Мы, разведчики, исподлобья глядели на языка, пере­пуганного, маленького, как сморчок, немца. Слишком на этот раз дорого он стоил.

Меня к обеду доставили в медсанбат: часть черепа была оголена. Словно умелая рука куперовского индей­ца скальпировала кожу. Благо разведчики, бинтуя, не отсекли ее совсем! Санин плакал. Я не видел его слез, но слышал их, пошутил:

— Один мой знакомый когда-то мне говорил: есть главное и второстепенное; есть то, что принадлежит всем, и то, что принадлежит каждому человеку в отдель­ности. И еще он говорил мне: мало быть мужественным перед другими, надо быть мужественным и перед собой. Самый великий подвиг — это прожить жизнь. Без му­жества этого не сделать. В противном случае будет не жизнь, прозябание.

— Не дури! Молчи. Тебе нельзя говорить!

— Вот так вы, педагоги, всегда. Ставите нам образ­цы, а когда мы уподобляемся им, сокрушенно разводите руками, приговаривая: а мы-то думали — он будет че­ловеком!..

Санин сам доставил меня в санбат, поднял всех на ноги, сидел до позднего вечера, пока не окончилась опе­рация. И только к ночи вернулся в полк.

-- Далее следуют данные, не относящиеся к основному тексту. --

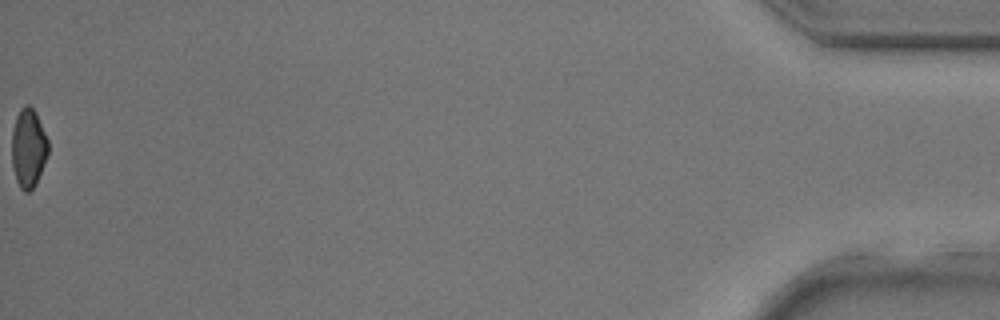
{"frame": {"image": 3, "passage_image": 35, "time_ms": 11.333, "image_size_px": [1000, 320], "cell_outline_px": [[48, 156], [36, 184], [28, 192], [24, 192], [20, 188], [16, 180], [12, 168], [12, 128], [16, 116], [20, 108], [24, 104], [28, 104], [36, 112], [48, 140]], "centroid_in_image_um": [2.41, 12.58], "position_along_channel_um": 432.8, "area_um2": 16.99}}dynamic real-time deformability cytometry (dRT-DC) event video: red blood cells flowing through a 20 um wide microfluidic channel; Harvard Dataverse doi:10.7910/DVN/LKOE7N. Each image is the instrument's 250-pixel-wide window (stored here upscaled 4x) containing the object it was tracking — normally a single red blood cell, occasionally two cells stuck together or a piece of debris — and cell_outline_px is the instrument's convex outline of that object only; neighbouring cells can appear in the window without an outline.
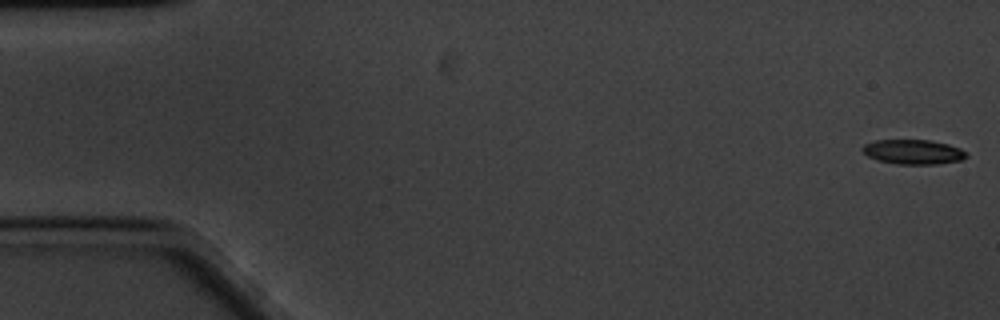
{"species": "common noctule bat (a hibernating species)", "species_latin": "Nyctalus noctula", "temperature_condition": "cold", "stored_images_in_passage": 60, "camera_frame_rate_fps": 3000, "um_per_image_px": 0.085, "animal": {"sex": "male", "body_mass_g": 20.1, "forearm_length_mm": 53.5}, "frame": {"image": 1, "passage_image": 1, "time_ms": 0.0, "image_size_px": [1000, 320], "cell_outline_px": [[968, 156], [960, 160], [936, 164], [900, 164], [880, 160], [868, 156], [860, 148], [864, 144], [876, 140], [928, 140], [948, 144], [960, 148], [968, 152]], "centroid_in_image_um": [77.65, 12.9], "position_along_channel_um": 7.4, "area_um2": 14.8}}
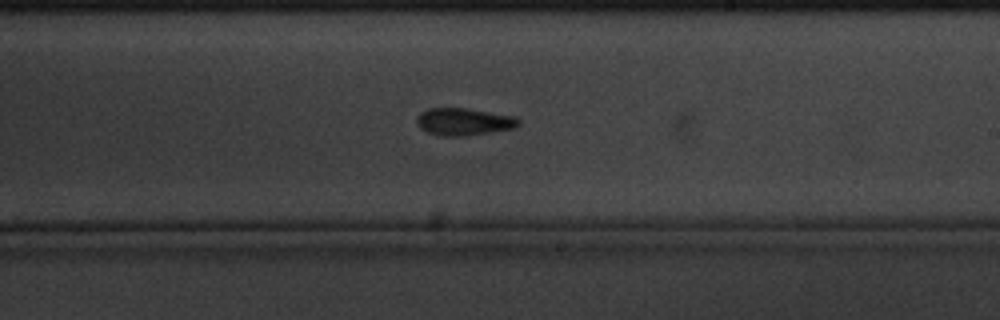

Ночью мне было плохо. Но к утру температура упа­ла, сознание прояснилось. К вечеру стало очень худо, ночью опять повезли на операционный стол. Ни на ми­нуту я не сомневался, что буду жить. Хотя вокруг почему-то слишком все напряженно; сестры и врачи ходят в моей палате на цыпочках, шепчутся. Краем уха случайно уловил: «Три дня... не больше. Внезапный шок... Ган­грена неминуема. Может, срочно эвакуировать?.. Сейчас уже бесполезно... Повторить вливание?.. Этим ускорите конец; всякое возбуждение категорически противопока­зано...» Но в этом категорическом приговоре я различил и голос отчаяния и окликнул его.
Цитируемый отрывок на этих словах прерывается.